Chacun voit pourtant combien le pape est clair dans sa condamnation de la démocratie totalitaire. Il serait donc absurde de lire une quelconque complaisance pour cette dernière dans ces mots. L’apologie de la « démocratie » par Jean Paul II est bien plutôt un encouragement pour chaque homme à assumer sa part de responsabilité politique et pour chaque gouvernement à appliquer le principe de subsidiarité, laissant aux hommes, aux familles et aux corps intermédiaires toutes les responsabilités qu’ils peuvent assumer. Le terme de « démocratie » est ici un peu ambigu car, même si nos contemporains ont effectivement pris l’habitude de considérer la démocratie contemporaine par cette prise en compte des responsabilités de chacun, elle se caractérise surtout, pour Jean Paul II, par les risques qu’elle fait courir à la personne humaine du fait de son alliance avec le relativisme éthique[8].

Au vu de cette critique serrée et pertinente du relativisme et de ses implications politiques, nous ne pouvons qu’éprouver une grande reconnaissance pour ce pontife et pour la clairvoyance et l’admirable courage avec lesquels il dénonça, à temps et à contre-temps, les totalitarismes, ces idéologies qui insultent la souveraineté de Dieu, nient la supériorité de la loi morale sur la loi civile et mettent ainsi gravement en danger la personne humaine.

 

 

Guillaume de Thieulloy est docteur en philosophie. Dernier ouvrage paru : Le chevalier de l'absolu : Jacques Maritain entre mystique et politique (Gallimard, 2005).

 

 

 

Extrait de Liberté politique n. 30, « Hommage à Jean Paul II, un maître pour l’histoire ».

 

 

[1]. Alain Besançon, Le Malheur du siècle. Communisme, nazisme, shoah, Paris, Perrin, 2005.

[2]. Jean-Paul II, Veritatis splendor, encyclique du 6 août 1993, n. 101. Le passage entre guillemets provient de l’encyclique Centesimus annus.

[3]. Jacques Chirac, alors candidat à l’élection présidentielle, déclara, en effet : « Non à une loi morale qui primerait la loi civile et justifierait que l’on se place hors la loi. Cela ne peut se concevoir dans une démocratie laïque » (La Croix, 4 avril 1995).

[4]. Voir Jacques Maritain, Une opinion sur Charles Maurras et de le devoir des catholiques, in Œuvres complètes, Paris, St-Paul, 16 vol. parus depuis 1986, t. III, p. 753-754.

[5]. Cela ne veut pas dire qu’on ne pourrait pas trouver de textes de docteurs de l’Église ou de papes en faveur d’un régime, mais seulement que ces préférences, même sérieusement argumentées, ne peuvent l’emporter sur une coutume incontestée. La préférence pour la monarchie exprimée par les pontifes du xixe siècle, par exemple, ne les a jamais poussés à suggérer aux catholiques suisses de rejeter la république dans laquelle ils vivaient.

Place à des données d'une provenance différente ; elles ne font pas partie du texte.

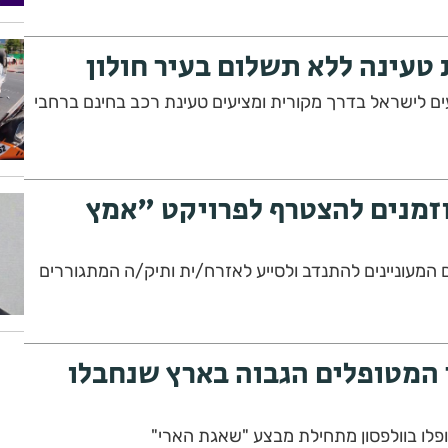
עינה ללא תשלום בעיר חולון
ים לישראל בדרך מקורית ומציעים טעינת רכב בחינם ברחבי
וזמנים להצטרף לפרויקט "אמץ
ים המעוניינים להתנדב ולסייע לאזרח/ית ותיק/ה המתגוררים
 המטופלים הגבוה בארץ שנחבלו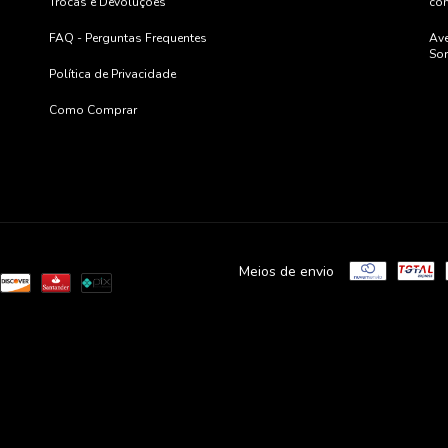
Trocas e Devoluções
co
FAQ - Perguntas Frequentes
Ave
Sor
Política de Privacidade
Como Comprar
Meios de envio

[6]. Pour approfondir cette distinction essentielle, voir Jean Madiran, Les Deux Démocraties, Paris, NEL, 1977.

[7]. J.-P. II, Mémoire et Identité, op. cit., p. 23-24.

[8]. Notons bien qu’il ne s’agit pas ici de la démocratie contemporaine comme régime politique, puisque l’immense majorité des régimes politiques (y compris les monarchies subsistantes) ont aujourd’hui cédé à l’influence dominante de la démocratie totalitaire, comme le disait déjà Maritain en 1926 : « Ce qui rend tragique la condition des peuples dans les temps modernes, c’est qu’en fait, dans la réalité concrète, le mythe religieux de la Démocratie a envahi et contaminé partout la démocratie politique, et même toutes les formes actuelles de gouvernement » (Une opinion sur Charles Maurras, op. cit., p. 755).